Dr. Richard Clark is currently the Nuclear Process Science Initiative Principal Investigator for LDRD Project Modeling the Interfacial Effects, Partitioning, and Production Routes of Epsilon Particles in Uranium Oxide. For this project, he will lead the development of a new mass spectrometry instrument based on the use of NF3 to fluorinate, volatilize, and separate components of samples. Dr. Clark joined the Pacific Northwest National Laboratory in 2014 as a scientist within the Nuclear Process Signatures Group and a postdoctoral fellow the field of Chemistry (Nuclear Forensics - Mass Spectrometry).

Richard Clark
(509) 375-5582
Sebastien Kerisit - NPSI Project Manager, Scientist

Dr. Sebastien Kerisit is the Nuclear Process Science Initiative Principal Investigator of the LDRD Project Fundamental Insights into Gamma-Radiation Effects at Complex Oxide-Water Interfaces from First Principles Simulations. Dr. Kerisit holds a master's degree in chemistry and a Ph.D. in computational chemistry from the University of Bath, U.K. He is an expert in the development and application of atomistic/molecular simulations techniques and has extensive experience with molecular dynamics, kinetic Monte Carlo, and electronic structure simulations, including rare-event techniques. Dr. Kerisit has developed molecular dynamics and Monte Carlo computer codes including programs to simulate glass corrosion in aqueous conditions and charge transport in crystalline solids.

Sebastien Kerisit
(509) 371-6382
Greg Kimmel - NPSI Project Manager, Scientist

Dr.

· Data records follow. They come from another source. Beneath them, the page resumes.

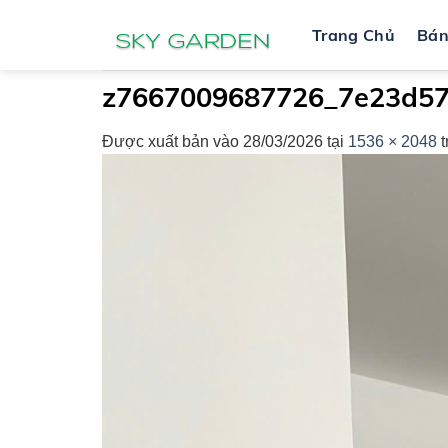
Bỏ
Trang Chủ
Bá
qua
nội
dung
z7667009687726_7e23d57
Được xuất bản vào
28/03/2026
tại
1536 × 2048
t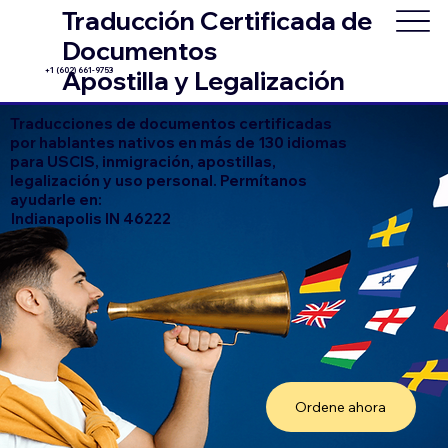
Traducción Certificada de
Documentos
+1 (602) 661-9753
Apostilla y Legalización
Traducciones de documentos certificadas
por hablantes nativos en más de 130 idiomas
para USCIS, inmigración, apostillas,
legalización y uso personal. Permítanos
ayudarle en:
Indianapolis IN 46222
Ordene ahora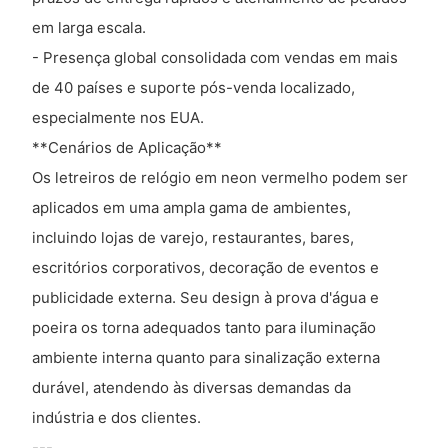
em larga escala.
- Presença global consolidada com vendas em mais
de 40 países e suporte pós-venda localizado,
especialmente nos EUA.
**Cenários de Aplicação**
Os letreiros de relógio em neon vermelho podem ser
aplicados em uma ampla gama de ambientes,
incluindo lojas de varejo, restaurantes, bares,
escritórios corporativos, decoração de eventos e
publicidade externa. Seu design à prova d'água e
poeira os torna adequados tanto para iluminação
ambiente interna quanto para sinalização externa
durável, atendendo às diversas demandas da
indústria e dos clientes.
---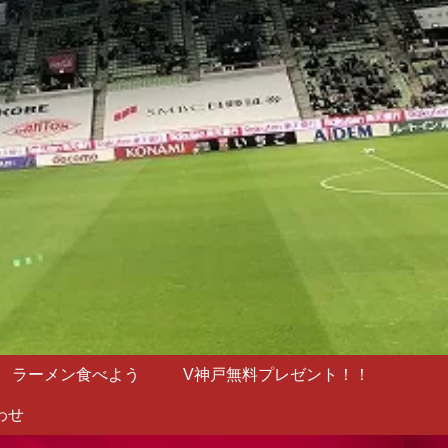
ラーメン食べよう
V神戸無料プレゼント！！
わせ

Greg Kimmel is the Nuclear Process Science Initiative Principal Investigator of the LDRD Project radAFM: Coupled Radiation Source/Liquid-cell AFM to Study Radiation-induced Interfacial Processes. Dr. Kimmel is interested in the chemistry and physics occurring at metal and metal oxide surfaces and in the structure and reactivity of aqueous systems on metals, oxides and nano-engineered materials. He has investigated the thermal and photochemical reactions of small molecules such as O2, H2O and CO on transition metal oxides using ultrahigh vacuum surface science techniques. He has also investigated the non-thermal, electron-stimulated reactions in thin amorphous solid water (ASW) and crystalline ice (CI) films. The use of model systems provides insight into the transport of energetic and reactive species, adsorbate geometries, the spatial profile of reactions in the films, and other key properties of these systems.

Greg Kimmel
(509) 371-6134
Barbara Beller - Project Coordinator

Barbara Beller serves as the Nuclear Process Science Initiative’s Project Coordinator, a role she has held since November 2016. Ms. Beller works closely with the NPSI Lead, performing a wide range of administrative and planning functions to help advance initiative objectives. She also extends this support to the initiative’s leadership team and research staff. Her previous experience at PNNL includes more than six years in the Business Systems Directorate, where she provided expertise to a contracts group, business offices and several departments, and delivered dependable, timely, quality service through reports, analysis, training and advice. Ms. Beller holds a bachelor’s degree in Business Administration, with a major in Accounting, from Washington State University.

Barbara Beller
(509) 371-7593
Tim Ledbetter - Communications Specialist

Tim Ledbetter is a communications specialist within PNNL’s Energy and Environment Directorate. He possesses nearly 30 years of experience, spanning from broadcast news to organizational and marketing communications. In addition to providing support to the Nuclear Process Science Initiative, Tim serves as the communications point-of-contact for PNNL’s Control of Complex Systems Initiative and is involved in a wide range of communications and marketing activities for PNNL's power grid and buildings research.